Gardner Demonstrates his Credentials as Elgar Interpreter

 United KingdomUnited Kingdom  Elgar, Wagner: Natalie Clein (cello), Philharmonia Orchestra / Edward Gardner (conductor). St. David’s Hall, Cardiff. 4.4.2014 (PCG)

Elgar – Symphony No 1
Cello Concerto
Wagner – Rienzi: Overture

It was the recording by the Philharmonia Orchestra under Sir John Barbirolli that first caused me to fall in love with Elgar’s First Symphony. The orchestra in the 1960s was at the peak of its form, and Barbirolli brought out the full range of passion not only in the noble opening ‘motto’ theme but also in the remarkable passage in the finale when Elgar transforms a brisk military march into a long-breathed cantilena that bids fair to out-Nimrod Nimrod in the emotional stakes.

One also had another reason to anticipate this concert with eagerness: the conducting of Edward Gardner, whose performance of sections of Elgar’s Apostles in a BBC documentary a couple of years ago alerted one to the presence of an Elgarian interpreter of the first rank who was not unwilling to investigate the composer’s lesser-known scores. Under the circumstances one might have wished that we could have had an all-Elgar programme (I would love to hear Gardner perform the incidental music and funeral march from Grania and Diarmid, where most modern interpreters seem to be to be too brisk with the glorious music and only Sir Charles Groves on a very old EMI recording seems to have got the speed just right). But instead we opened with a Wagnerian warhorse, where Gardner was able to show his operatic credentials in a work he is unlikely ever to have the opportunity to conduct in the theatre. In the event he gave us a brisk performance – very fast indeed at the end, not to the advantage of the orchestral articulation – which brought out the parallels to Weber in this early score.

Natalie Clein has of course made something of a speciality of Elgar’s Cello Concerto, a work which helped to launch her career when she played it in the final of the BBC Young Musician of the Year a decade or so since. She clearly loves the piece, but there is such a thing as killing a performance with over-kindness and this danger was not altogether avoided here. Clein’s reading had a sense of self-communion which failed to come across with the full-blooded romantic ardour that one might expect, except at the climax of the first movement. Even the finale tended to run out of steam, with the faster episodes almost sounding like interruptions to the course of the work rather than their culmination.

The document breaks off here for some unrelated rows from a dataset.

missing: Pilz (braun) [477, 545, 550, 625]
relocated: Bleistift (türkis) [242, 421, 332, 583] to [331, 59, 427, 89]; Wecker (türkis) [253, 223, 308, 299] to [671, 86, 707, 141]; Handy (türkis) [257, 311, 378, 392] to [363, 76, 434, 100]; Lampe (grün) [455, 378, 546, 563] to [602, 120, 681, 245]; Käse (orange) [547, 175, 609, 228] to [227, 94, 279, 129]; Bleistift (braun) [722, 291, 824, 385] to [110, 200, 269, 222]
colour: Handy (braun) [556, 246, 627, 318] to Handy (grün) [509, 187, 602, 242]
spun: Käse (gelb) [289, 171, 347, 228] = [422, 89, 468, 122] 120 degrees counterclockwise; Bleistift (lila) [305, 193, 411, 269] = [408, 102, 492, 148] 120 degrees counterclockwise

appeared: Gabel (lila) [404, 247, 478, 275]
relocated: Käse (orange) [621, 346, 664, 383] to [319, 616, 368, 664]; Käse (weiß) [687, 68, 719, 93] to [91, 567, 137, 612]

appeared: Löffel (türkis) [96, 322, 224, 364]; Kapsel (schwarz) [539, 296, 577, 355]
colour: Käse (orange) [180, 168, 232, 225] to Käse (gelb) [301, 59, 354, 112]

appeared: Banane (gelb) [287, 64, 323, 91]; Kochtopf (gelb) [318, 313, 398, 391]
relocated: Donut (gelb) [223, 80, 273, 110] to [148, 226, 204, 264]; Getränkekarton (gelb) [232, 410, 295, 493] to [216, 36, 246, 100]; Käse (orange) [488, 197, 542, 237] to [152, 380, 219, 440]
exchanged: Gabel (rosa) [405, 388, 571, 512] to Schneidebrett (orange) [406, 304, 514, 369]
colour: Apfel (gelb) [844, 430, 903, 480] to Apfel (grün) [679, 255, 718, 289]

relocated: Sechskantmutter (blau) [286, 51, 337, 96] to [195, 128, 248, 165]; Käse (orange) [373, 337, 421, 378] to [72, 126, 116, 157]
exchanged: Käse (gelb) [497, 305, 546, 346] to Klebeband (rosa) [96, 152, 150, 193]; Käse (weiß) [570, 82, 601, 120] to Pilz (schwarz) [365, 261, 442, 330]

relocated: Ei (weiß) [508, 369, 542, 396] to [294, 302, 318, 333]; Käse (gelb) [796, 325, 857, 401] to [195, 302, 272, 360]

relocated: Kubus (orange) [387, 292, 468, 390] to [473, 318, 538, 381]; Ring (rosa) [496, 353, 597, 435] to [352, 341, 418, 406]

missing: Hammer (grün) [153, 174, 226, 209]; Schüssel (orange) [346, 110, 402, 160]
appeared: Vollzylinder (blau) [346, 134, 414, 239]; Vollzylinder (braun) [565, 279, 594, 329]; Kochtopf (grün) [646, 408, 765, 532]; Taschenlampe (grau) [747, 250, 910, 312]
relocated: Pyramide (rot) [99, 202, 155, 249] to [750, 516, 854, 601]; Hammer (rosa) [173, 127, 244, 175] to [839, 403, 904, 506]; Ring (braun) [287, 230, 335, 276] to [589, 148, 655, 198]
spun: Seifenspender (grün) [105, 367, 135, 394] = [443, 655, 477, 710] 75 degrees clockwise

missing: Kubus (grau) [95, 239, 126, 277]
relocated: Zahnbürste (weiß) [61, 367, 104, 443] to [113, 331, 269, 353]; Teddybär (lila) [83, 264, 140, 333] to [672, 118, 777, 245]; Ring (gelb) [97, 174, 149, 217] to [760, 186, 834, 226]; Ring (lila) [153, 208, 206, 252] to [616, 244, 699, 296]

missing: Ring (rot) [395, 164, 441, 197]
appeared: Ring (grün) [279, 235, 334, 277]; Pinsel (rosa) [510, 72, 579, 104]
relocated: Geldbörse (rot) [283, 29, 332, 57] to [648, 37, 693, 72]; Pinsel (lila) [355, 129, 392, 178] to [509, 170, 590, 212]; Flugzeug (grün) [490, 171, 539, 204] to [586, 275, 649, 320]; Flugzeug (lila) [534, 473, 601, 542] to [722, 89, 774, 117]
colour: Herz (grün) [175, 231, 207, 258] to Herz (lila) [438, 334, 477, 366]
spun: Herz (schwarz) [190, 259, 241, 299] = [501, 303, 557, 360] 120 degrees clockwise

After the interval however Gardner gave us an excoriating account of the Elgar First Symphony delivered at a blistering speed that recalled the composer’s own recording of the work. His reading of the second subject in the first movement recapitulation was intense indeed, but at times the brass tended to dominate the textures overmuch with a sense almost of brutality. This may have been the result of the placement of the orchestra, crammed onto the stage with very little room and the percussion set off to one side; and it seemed that the strings had also been reduced in number, which did not help to achieve an ideal balance. However the violins were split stereophonically across the stage, which paid real dividends in the answering passages in the scherzo, delivered at a spanking pace. Sometimes the linked slow movement which follows can sound too conscientiously like a slowed-down version of the scherzo material (which of course it is), but Gardner skilfully avoided this pitfall and brought plenty of passion to the music. Unfortunately this was not sufficient to silence an unusually bronchitic audience, even in the heartbreaking delivery of the final bars.

The coughers were further wrong-footed by Gardner’s immediate launch of the finale immediately following on from the lunga pause Elgar marked at the end of the slow movement. This is not asked for by the composer, but it works very well and Gardner made a neat point in the initial statement of the martial march theme as part of a ‘bridge’ into the main material. After that, despite continuing problems of over-prominent brass in places, the performance was everything that one could wish for; and yes, Gardner did achieve all the sense of ecstasy that is required in the slow cantilena section before the thrilling return of the opening motto theme.